Incretin-based therapies in type 2 diabetes mellitus

Abstract

Context: Glucagon-like peptide-1 (GLP-1) and glucose-dependent insulinotropic polypeptide are incretins secreted from enteroendocrine cells postprandially in part to regulate glucose homeostasis. Dysregulation of these hormones is evident in type 2 diabetes mellitus (T2DM). Two new drugs, exenatide (GLP-1 mimetic) and sitagliptin [dipeptidyl peptidase (DPP) 4 inhibitor], have been approved by regulatory agencies for treating T2DM. Liraglutide (GLP-1 mimetic) and vildagliptin (DPP 4 inhibitor) are expected to arrive on the market soon.

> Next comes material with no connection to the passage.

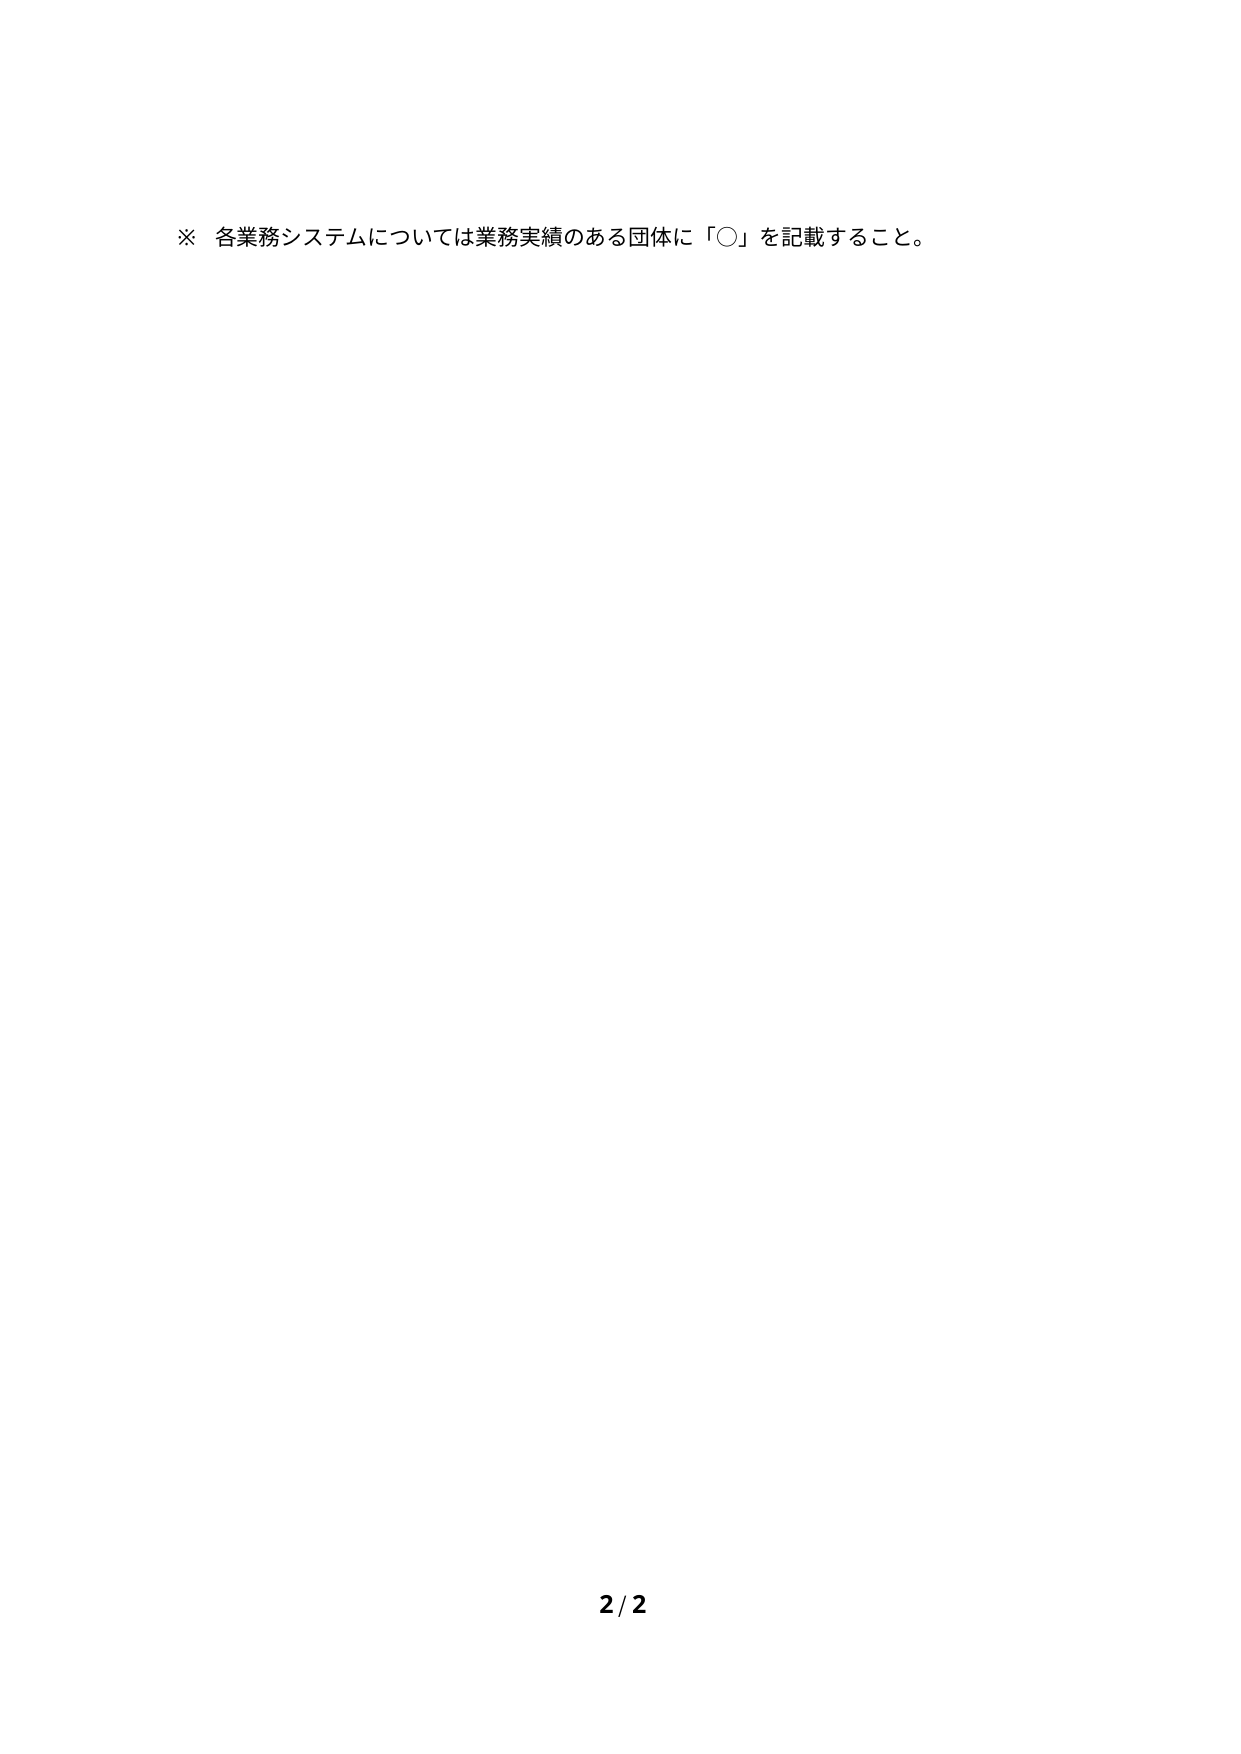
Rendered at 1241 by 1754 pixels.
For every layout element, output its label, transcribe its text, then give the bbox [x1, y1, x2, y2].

list 各業務システムについては業務実績のある団体に「○」を記載すること。 [177, 217, 1058, 254]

Evidence acquisition: The background of incretin-based therapy and selected clinical trials of these four drugs are reviewed. A MEDLINE search was conducted for published articles using the key words incretin, glucose-dependent insulinotropic polypeptide, GLP-1, exendin-4, exenatide, DPP 4, liraglutide, sitagliptin, and vildagliptin.

Evidence synthesis: Exenatide and liraglutide are injection based. Three-year follow-up data on exenatide showed a sustained weight loss and glycosylated hemoglobin (HbA(1c)) reduction of 1%. Nausea and vomiting are common. Results from phase 3 studies are pending on liraglutide. Sitagliptin and vildagliptin are orally active. In 24-wk studies, sitagliptin reduces HbA(1c) by 0.6-0.8% as monotherapy, 1.8% as initial combination therapy with metformin, and 0.7% as add-on therapy to metformin. Vildagliptin monotherapy lowered HbA(1c) by 1.0-1.4% after 24 wk. Their major side effects are urinary tract and nasopharyngeal infections and headaches. Exenatide and liraglutide cause weight loss, whereas sitagliptin and vildagliptin do not.

Conclusions: The availability of GLP-1 mimetics and DPP 4 inhibitors has increased our armamentarium for treating T2DM. Unresolved issues such as the effects of GLP-1 mimetics and DPP 4 inhibitors on beta-cell mass, the mechanism by which GLP-1 mimetics lowers glucagon levels, and exactly how DPP 4 inhibitors lead to a decline in plasma glucose levels without an increase in insulin secretion, need further research.

Figure 1

Structure of native GLP-1, exenatide, liraglutide, sitagliptin, and vildagliptin. The N-terminal dipeptide “HA” of GLP-1 is cleaved by DPP 4, and the remaining fragment does not increase insulin secretion. For exenatide the substitution of glycine for alanine at position 8 prevents the degradation by DPP 4. The free-fatty acid derivative that is attached to liraglutide is thought to promote noncovalent binding of liraglutide to albumin.

Figure 2

Mechanism of action of sitagliptin, vildagliptin, and exenatide. GLP-1 is released from L cells (stained red) of the gut, and is subject to DPP 4 (stained green on endothelial cells of blood vessels of the gut) degradation in both gut and blood. Sitagliptin and vildagliptin inhibit DPP 4 action in blood and on endothelial cells. Metformin, orlistat, and α-glucosidase inhibitors increase GLP-1 secretion. Exenatide, a GLP-1R agonist, increases insulin secretion from β-cells (stained green) in islets of Langerhans. The α-cells in islets are stained red.